[Dataset entries]
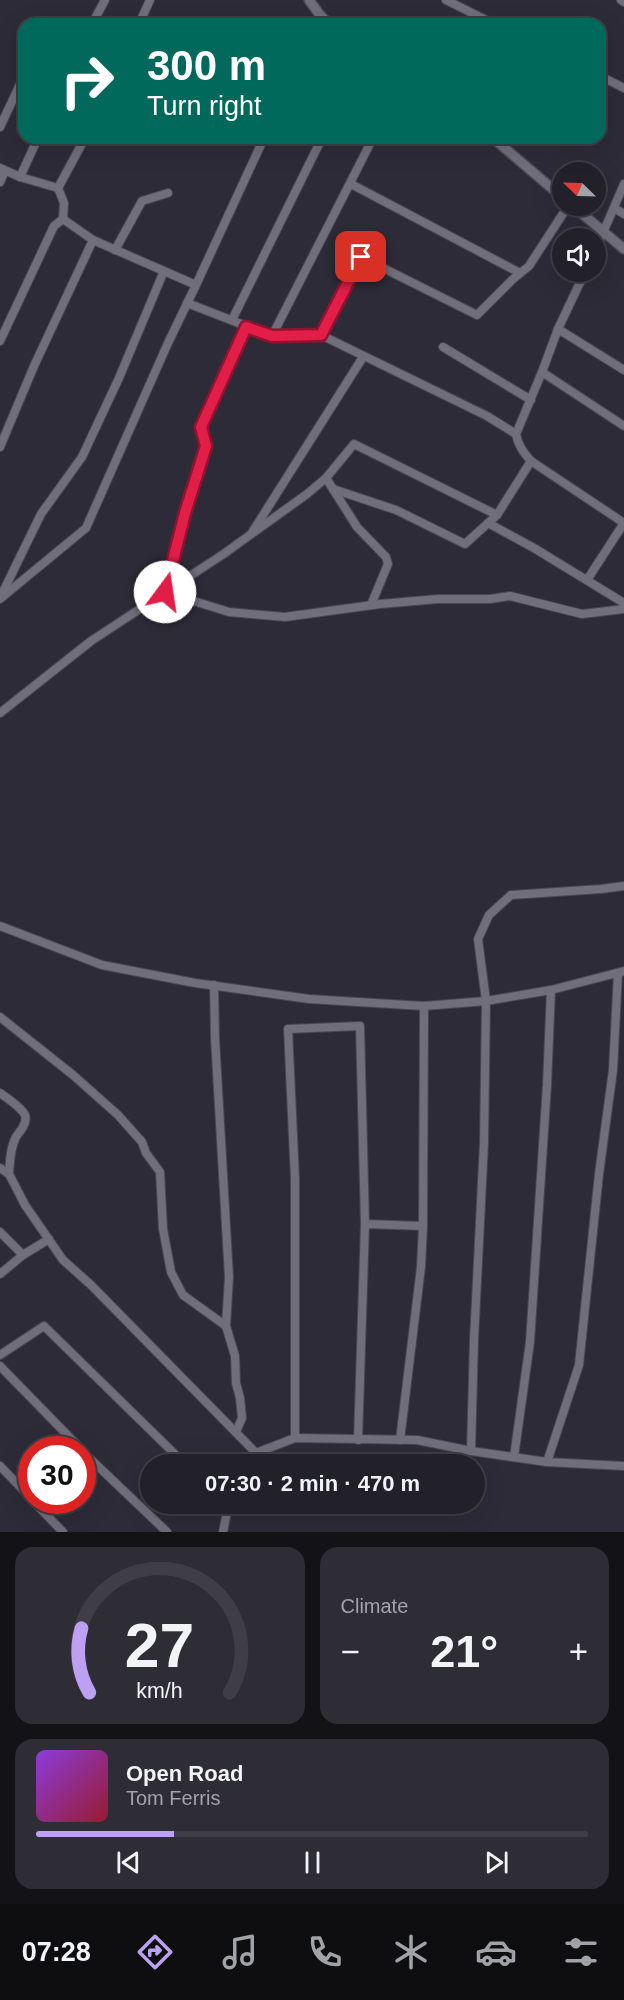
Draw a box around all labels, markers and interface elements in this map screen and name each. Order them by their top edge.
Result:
icon: right [48,42,126,120]
text: 300 m [147,42,266,89]
text: Turn right [147,91,262,121]
north arrow [552,162,606,216]
map controls [552,162,606,282]
button: sound [552,228,606,282]
pin [335,231,386,282]
icon: arrive [344,240,377,273]
position arrow [133,560,197,624]
speed limit sign: 30 [18,1436,96,1514]
text: 07:30 · 2 min · 470 m [205,1471,420,1496]
text: Climate [341,1595,408,1617]
text: 27 [125,1611,194,1680]
text: 21° [430,1626,498,1677]
text: − [341,1633,360,1670]
text: + [569,1633,588,1670]
text: km/h [137,1679,183,1703]
text: Open Road [126,1761,243,1786]
text: Tom Ferris [126,1787,220,1809]
icon: previous [112,1846,145,1879]
icon: pause [296,1846,329,1879]
icon: next [480,1846,513,1879]
icon: directions [134,1931,176,1973]
icon: music [219,1931,261,1973]
icon: phone [304,1931,346,1973]
icon: climate [390,1931,432,1973]
icon: car [475,1931,517,1973]
icon: filters [560,1931,602,1973]
text: 07:28 [22,1937,91,1967]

[Work instructions] No picture belongs in the answer, but every word of the records above does, exactly as given.

[Written answer]
Draw a box around all labels, markers and interface elements in this map screen and name each. Order them by their top edge.
Result:
icon: right [48,42,126,120]
text: 300 m [147,42,266,89]
text: Turn right [147,91,262,121]
north arrow [552,162,606,216]
map controls [552,162,606,282]
button: sound [552,228,606,282]
pin [335,231,386,282]
icon: arrive [344,240,377,273]
position arrow [133,560,197,624]
speed limit sign: 30 [18,1436,96,1514]
text: 07:30 · 2 min · 470 m [205,1471,420,1496]
text: Climate [341,1595,408,1617]
text: 27 [125,1611,194,1680]
text: 21° [430,1626,498,1677]
text: − [341,1633,360,1670]
text: + [569,1633,588,1670]
text: km/h [137,1679,183,1703]
text: Open Road [126,1761,243,1786]
text: Tom Ferris [126,1787,220,1809]
icon: previous [112,1846,145,1879]
icon: pause [296,1846,329,1879]
icon: next [480,1846,513,1879]
icon: directions [134,1931,176,1973]
icon: music [219,1931,261,1973]
icon: phone [304,1931,346,1973]
icon: climate [390,1931,432,1973]
icon: car [475,1931,517,1973]
icon: filters [560,1931,602,1973]
text: 07:28 [22,1937,91,1967]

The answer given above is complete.